"There is nothing more difficult to take in hand, more perilous to conduct, or more uncertain in its success, than to take the lead in the introduction of a new order of things. For the reformer has enemies in all those who profit by the old order, and only lukewarm defenders in all those who would profit by the new order, this lukewarmness arising partly from fear of their adversaries … and partly from the incredulity of mankind, who do not truly believe in anything new until they have had actual experience of it."
"Our greatness and efficiency crumbles away not all at once but continually... the everyday, hourly pitiableness of our environment which we constantly overlook, the thousand tendrils of this or that little, fainthearted sensation which grows out of our neighborhood, out of our job, our social life, out of the way we divide up the day."
Julia Gillard (Australian Prime Minister, who's getting voted out for trying to introduce a Carbon Tax and use the money to reform income taxes) really needed to hear that.
I've observed this as well and I think I've recently glommed onto an idea that seems to explain it.
Most people operate in their day-to-day via procedures. They learn that to accomplish task X, they do A then B then C.
Creative ideas require a procedure-less thinking process (or at least one where the procedure is not all that important so long as X is accomplished).
Most of the time I've hit resistance to a creative idea is because it requires people to learn new procedures to implement the idea. "You mean to accomplish X I should do A then D then F? What's wrong with A, B then C?"

• • • •

*What to work on*.
Rewrite the passage on resistance to new ideas between "I've observed this" and "then B then C.", inclusive, replacing "glommed onto" with "latched onto".

• • • •

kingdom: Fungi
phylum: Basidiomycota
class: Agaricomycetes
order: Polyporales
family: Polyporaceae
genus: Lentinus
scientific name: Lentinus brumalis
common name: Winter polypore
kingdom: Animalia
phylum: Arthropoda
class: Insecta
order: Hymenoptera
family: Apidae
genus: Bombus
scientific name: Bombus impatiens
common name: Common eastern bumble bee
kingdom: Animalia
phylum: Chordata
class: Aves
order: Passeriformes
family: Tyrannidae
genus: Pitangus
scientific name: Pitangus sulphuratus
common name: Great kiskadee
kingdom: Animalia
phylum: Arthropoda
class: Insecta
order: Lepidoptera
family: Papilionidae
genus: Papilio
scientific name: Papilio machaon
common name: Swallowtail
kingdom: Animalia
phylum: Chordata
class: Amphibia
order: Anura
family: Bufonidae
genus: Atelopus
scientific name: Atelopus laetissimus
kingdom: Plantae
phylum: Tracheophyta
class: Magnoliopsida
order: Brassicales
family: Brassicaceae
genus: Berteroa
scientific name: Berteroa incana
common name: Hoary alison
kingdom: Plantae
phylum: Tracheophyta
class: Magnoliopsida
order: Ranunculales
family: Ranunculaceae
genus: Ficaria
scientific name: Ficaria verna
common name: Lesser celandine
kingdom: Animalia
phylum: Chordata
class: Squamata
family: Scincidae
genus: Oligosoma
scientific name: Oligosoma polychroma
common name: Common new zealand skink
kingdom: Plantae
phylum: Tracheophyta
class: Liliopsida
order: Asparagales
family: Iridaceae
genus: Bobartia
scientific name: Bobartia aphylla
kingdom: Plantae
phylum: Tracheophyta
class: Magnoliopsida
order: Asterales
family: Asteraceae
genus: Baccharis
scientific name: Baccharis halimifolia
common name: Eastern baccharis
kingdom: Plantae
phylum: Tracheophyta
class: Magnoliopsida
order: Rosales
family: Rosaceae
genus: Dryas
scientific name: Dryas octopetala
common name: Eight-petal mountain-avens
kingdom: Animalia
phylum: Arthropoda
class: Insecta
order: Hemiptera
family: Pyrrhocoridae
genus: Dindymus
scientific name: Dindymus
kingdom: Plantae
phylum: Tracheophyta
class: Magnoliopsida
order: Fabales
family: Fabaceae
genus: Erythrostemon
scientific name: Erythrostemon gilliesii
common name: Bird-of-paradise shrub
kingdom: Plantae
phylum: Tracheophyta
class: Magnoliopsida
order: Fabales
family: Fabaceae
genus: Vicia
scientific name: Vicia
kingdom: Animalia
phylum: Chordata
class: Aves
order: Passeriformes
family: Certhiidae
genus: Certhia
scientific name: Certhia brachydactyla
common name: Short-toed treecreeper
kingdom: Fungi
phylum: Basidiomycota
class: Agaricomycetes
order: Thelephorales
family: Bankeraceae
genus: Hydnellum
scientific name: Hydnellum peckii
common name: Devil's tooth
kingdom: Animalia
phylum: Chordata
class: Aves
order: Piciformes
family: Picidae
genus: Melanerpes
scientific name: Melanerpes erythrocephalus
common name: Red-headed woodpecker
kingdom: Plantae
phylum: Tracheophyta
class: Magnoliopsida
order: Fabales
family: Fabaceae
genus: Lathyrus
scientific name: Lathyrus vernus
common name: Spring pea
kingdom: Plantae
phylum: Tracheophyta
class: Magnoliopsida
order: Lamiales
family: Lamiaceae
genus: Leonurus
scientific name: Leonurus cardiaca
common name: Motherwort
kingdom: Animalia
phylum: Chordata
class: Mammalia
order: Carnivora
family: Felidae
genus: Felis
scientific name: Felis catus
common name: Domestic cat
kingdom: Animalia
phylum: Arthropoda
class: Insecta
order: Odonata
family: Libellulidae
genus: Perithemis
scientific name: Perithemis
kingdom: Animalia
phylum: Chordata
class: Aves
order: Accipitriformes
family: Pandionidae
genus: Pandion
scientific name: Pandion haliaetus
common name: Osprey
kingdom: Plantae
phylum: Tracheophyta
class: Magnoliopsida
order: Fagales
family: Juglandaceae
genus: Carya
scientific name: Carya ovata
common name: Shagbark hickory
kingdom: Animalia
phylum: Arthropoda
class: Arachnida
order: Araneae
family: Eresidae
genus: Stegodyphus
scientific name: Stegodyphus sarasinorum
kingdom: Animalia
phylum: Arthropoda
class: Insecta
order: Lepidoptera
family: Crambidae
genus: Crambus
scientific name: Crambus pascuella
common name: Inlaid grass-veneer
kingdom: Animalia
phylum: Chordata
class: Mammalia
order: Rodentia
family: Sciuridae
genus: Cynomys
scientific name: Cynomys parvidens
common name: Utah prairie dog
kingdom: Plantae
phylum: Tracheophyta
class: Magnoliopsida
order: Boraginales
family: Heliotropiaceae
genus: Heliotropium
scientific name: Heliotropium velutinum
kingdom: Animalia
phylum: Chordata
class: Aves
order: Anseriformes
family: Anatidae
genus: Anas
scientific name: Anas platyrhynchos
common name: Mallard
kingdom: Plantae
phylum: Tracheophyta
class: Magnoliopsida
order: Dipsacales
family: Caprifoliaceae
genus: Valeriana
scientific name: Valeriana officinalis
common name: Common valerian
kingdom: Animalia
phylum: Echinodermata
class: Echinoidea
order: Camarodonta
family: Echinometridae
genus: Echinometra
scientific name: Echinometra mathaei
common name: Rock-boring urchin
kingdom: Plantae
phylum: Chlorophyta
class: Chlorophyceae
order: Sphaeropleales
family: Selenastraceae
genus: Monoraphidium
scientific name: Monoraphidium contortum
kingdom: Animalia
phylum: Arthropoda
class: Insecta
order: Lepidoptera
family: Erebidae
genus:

• • • •

*Solution to this problem*.
I've observed this as well and I think I've recently latched onto an idea that seems to explain it.
Most people operate in their day-to-day via procedures. They learn that to accomplish task X, they do A then B then C.